Mr. BURGER. Senator Clark, representing the federation I have lived with the Small Business Administration from its inception. My first experience with regard to the Policy Board was on a return from a nationwide trip to our head office at Burlingame, Calif. I visited the regional offices of the Small Business Administration at San Francisco, Los Angeles, Minneapolis, and Kansas City. When I came back to Washington on or about October 23, 1953, I found a serious situation in the administration of the act as it would apply to small business. It resulted in a conference with the then Administrator, Mr. Mitchell, and his deputies, and his counsel. The conference lasted some 2 hours, at which time Mr. Mitchell recommended a joint conference be held with the Secretary of the Treasury and the Secretary of Commerce, the Administrator and myself.
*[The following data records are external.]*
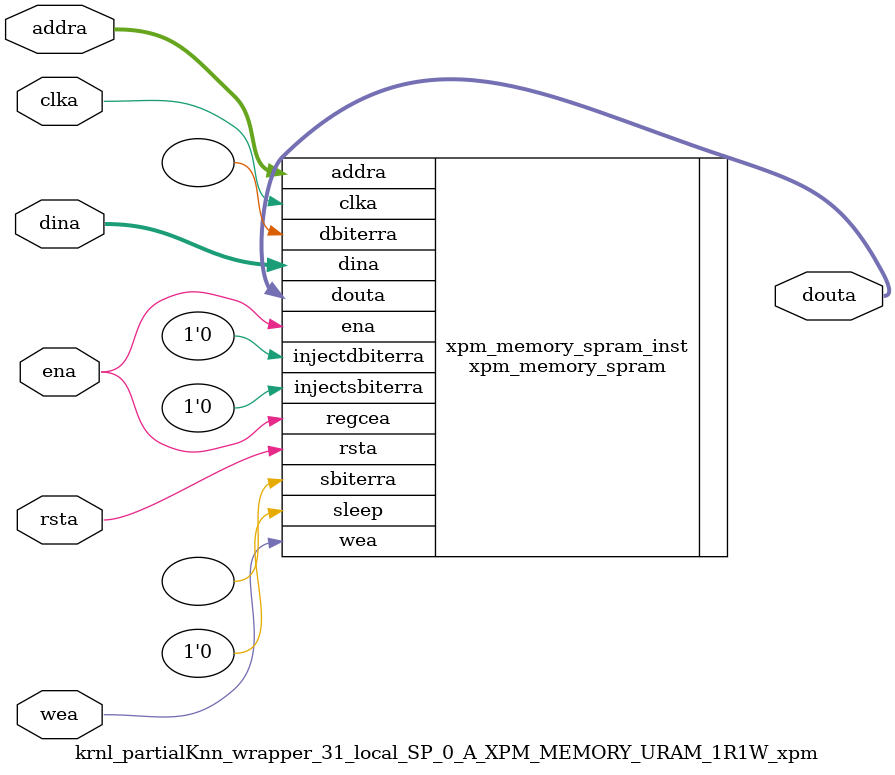
<source format=v>
`timescale 1 ns / 1 ps
module krnl_partialKnn_wrapper_31_local_SP_0_A_XPM_MEMORY_URAM_1R1W_xpm # (
  // Common module parameters
  parameter integer                 MEMORY_SIZE        = 524288,
  parameter                         MEMORY_PRIMITIVE   = "ultra",
  parameter                         ECC_MODE           = "no_ecc",
  parameter                         MEMORY_INIT_FILE   = "none",
  parameter                         WAKEUP_TIME        = "disable_sleep",
  parameter integer                 MESSAGE_CONTROL    = 0,
  // Port A module parameters
  parameter integer                 WRITE_DATA_WIDTH_A = 256,
  parameter integer                 READ_DATA_WIDTH_A  = WRITE_DATA_WIDTH_A,
  parameter integer                 BYTE_WRITE_WIDTH_A = WRITE_DATA_WIDTH_A,
  parameter integer                 ADDR_WIDTH_A       = 11,
  parameter                         READ_RESET_VALUE_A = "0",
  parameter integer                 READ_LATENCY_A     = 1,
  parameter                         WRITE_MODE_A       = "read_first"
) (
  // Port A module ports
  input  wire                                               clka,
  input  wire                                               rsta,
  input  wire                                               ena,
  input  wire [(WRITE_DATA_WIDTH_A/BYTE_WRITE_WIDTH_A)-1:0] wea,
  input  wire [ADDR_WIDTH_A-1:0]                            addra,
  input  wire [WRITE_DATA_WIDTH_A-1:0]                      dina,
  output wire [READ_DATA_WIDTH_A-1:0]                       douta
);
// Set parameter values and connect ports to instantiate an XPM_MEMORY single port RAM configuration
xpm_memory_spram # (
  // Common module parameters
  .MEMORY_SIZE        (MEMORY_SIZE),   //positive integer
  .MEMORY_PRIMITIVE   (MEMORY_PRIMITIVE),      //string; "auto", "distributed", "block" or "ultra";
  .ECC_MODE           (ECC_MODE),      //do not change
  .MEMORY_INIT_FILE   (MEMORY_INIT_FILE), //string; "none" or "<filename>.mem" 
  .MEMORY_INIT_PARAM  (""), //string;
  .WAKEUP_TIME        (WAKEUP_TIME),      //string; "disable_sleep" or "use_sleep_pin"
  .MESSAGE_CONTROL    (MESSAGE_CONTROL),      //do not change
  // Port A module parameters
  .WRITE_DATA_WIDTH_A (WRITE_DATA_WIDTH_A),     //positive integer
  .READ_DATA_WIDTH_A  (READ_DATA_WIDTH_A),     //positive integer
  .BYTE_WRITE_WIDTH_A (BYTE_WRITE_WIDTH_A),     //integer; 8, 9, or WRITE_DATA_WIDTH_A value
  .ADDR_WIDTH_A       (ADDR_WIDTH_A),      //positive integer
  .READ_RESET_VALUE_A (READ_RESET_VALUE_A),  //string
  .READ_LATENCY_A     (READ_LATENCY_A),      //non-negative integer
  .WRITE_MODE_A       (WRITE_MODE_A)       //string; "write_first", "read_first", "no_change"
) xpm_memory_spram_inst (
  // Common module ports
  .sleep          (1'b0),  //do not change
  // Port A module ports
  .clka           (clka),
  .rsta           (rsta),
  .ena            (ena),
  .regcea         (ena),
  .wea            (wea),
  .addra          (addra),
  .dina           (dina),
  .injectsbiterra (1'b0),  //do not change
  .injectdbiterra (1'b0),  //do not change
  .douta          (douta),
  .sbiterra       (),      //do not change
  .dbiterra       ()       //do not change
);
endmodule
</source>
We went into conference on October 26, 1953, and from that point on the whole application of the act was changed with respect to all small business of the Nation, because up until that time you had to be an

essential war business before you could get qualified for a Small Business Administration loan. At the same time at Kansas City we found a situation there where the grain storage people came in for loans. Their loans were refused, but nevertheless they were assured an income from the Department of Agriculture.

I brought that up at the conference with the Treasury Department, the Commerce Department, and the Administrator.

Further answering your question, Senator Clark, we believe, with no disrespect to the Treasury Department or the Commerce Department, that we do not believe they have the common understanding of small business.

Senator CLARK. I wonder, Mr. Burger, if it could be true that that is the fault of the particular individuals who happened to be occupying those positions, rather than an administrative deficiency in the setup of the act?

Mr. BURGER. That I cannot say.

Senator CLARK. In other words, as Senator Capehart argued a little while ago, do you not need this board of directors? If you do not like the directors it is an easy thing to change that, but do you not need the directors? Maybe it is not so easy.

Mr. BURGER. Senator Clark, I have spent better than 50 years of my business life in small business. I have a fair knowledge of the operations of big business. I heard a very high-type financial man within the past 2 or 3 weeks, one of the old guard, in New York, say that when it came to directors of banks-and this is his view and not mine, and he is a very, very successful financial man-he maintains that no director of a corporation should be permitted to become a director of a bank; no officer of a corporation.

Senator CLARK. How does this relate to this Policy Board? Can we get back to that?

Senator CAPEHART. Will the gentleman yield?

You used this Mitchell example. There is not any question that you and your organization did a lot in the early days of the Small Business Administration to help them in formulating their policies and their programs, because the whole thing was new, and the Korean war was going on, and someone had to do it. You and your organization did a splendid job, I think, in assisting them. But once they started to stretch their legs and got the process working out, has it not worked well since then?

I agree with you it ought to be on a permanent basis. Either that, or we ought to extend it for 5 years, or something of that sort. I do not like this year-to-year extension, or every 2 years. I agree with you on the policy. At least it should be every 5 years, or every 10 years. I have nothing against the policy, but do you not think it has been working fairly well?

Mr. BURGER. Senator Capehart, let me answer both your question and Senator Clark's. There was a statement made very recently, within the past 30 days, quoted in the press, by the Under Secretary of Commerce, or the Assistant Secretary of Commerce. He charged or stated, as it was told in the press that one of the contributing reasons for the failure of small business was the lack of managerial experience. We have heard that and we are wondering whether that theme or that thought goes down to the Policy Board in setting the overall policy.